Thirdly, we have occasionally had problems with musicians pulling out of concerts shortly before the date.  This is obviously very stressful, since it is impossible to prevent an audience arriving for a concert.   I have only been let down on the actual day on two occasions (out of over 1000 concerts) and on both have given an impromptu piano recital.   Cancellations in the days leading up to a concert may happen, particularly with singers. I usually get an email about 3-4 days before the concert, saying that they ‘think they might be developing a cold’ and think it ‘safer’ to cancel.   I have started to ask them whether, if instead of St Mary’s Perivale, it was their big debut performance at the Royal Opera House, would they still be cancelling ?   I do think that some singers cancel too readily.  It would be interesting to know how often this happens at song recitals and opera performances elsewhere.

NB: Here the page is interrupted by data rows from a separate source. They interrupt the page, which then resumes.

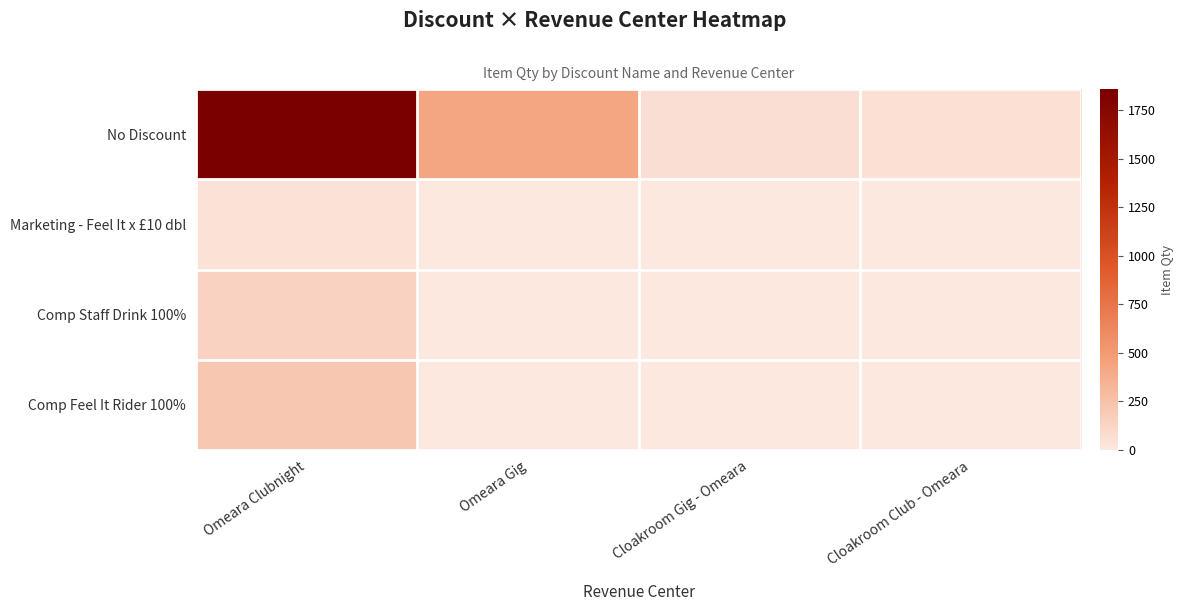

Reading left to right, extract all data points from this chart.

No Discount: Omeara Clubnight=1859	Omeara Gig=424	Cloakroom Gig - Omeara=65	Cloakroom Club - Omeara=55
Marketing - Feel It x £10 dbl: Omeara Clubnight=47	Omeara Gig=0	Cloakroom Gig - Omeara=0	Cloakroom Club - Omeara=0
Comp Staff Drink 100%: Omeara Clubnight=142	Omeara Gig=0	Cloakroom Gig - Omeara=0	Cloakroom Club - Omeara=0
Comp Feel It Rider 100%: Omeara Clubnight=213	Omeara Gig=0	Cloakroom Gig - Omeara=0	Cloakroom Club - Omeara=0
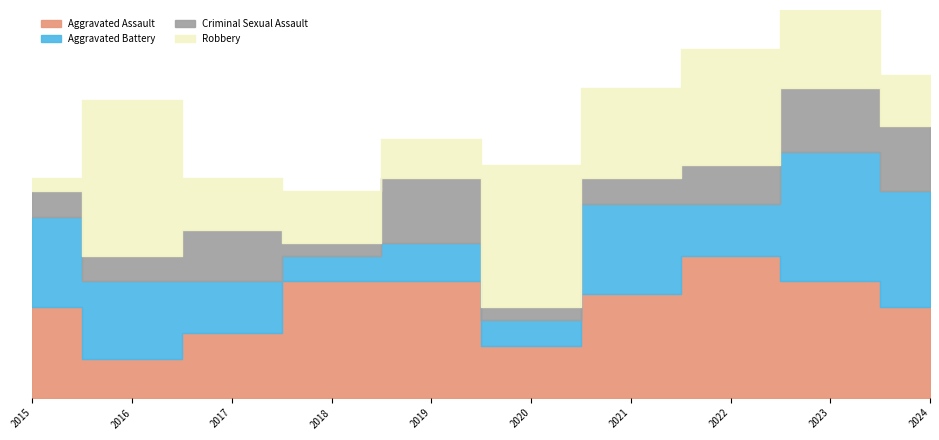

The value of Aggravated Battery at 2016 is 8. True or false?

False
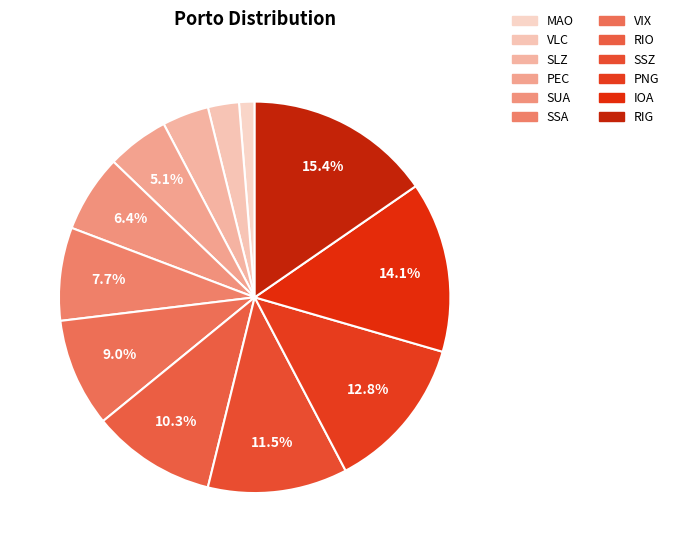

How many segments does this pie chart have?

12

I should emphasize that all the above problems are the exception rather than the rule, and most concerts are organized without any problems, and most musicians are entirely reliable, helpful and charming.    Problems only arise because a small minority are rather disorganized, rather than intentionally difficult. It would be interesting to see whether any of the above remarks ‘ring true’ with other concert organizers.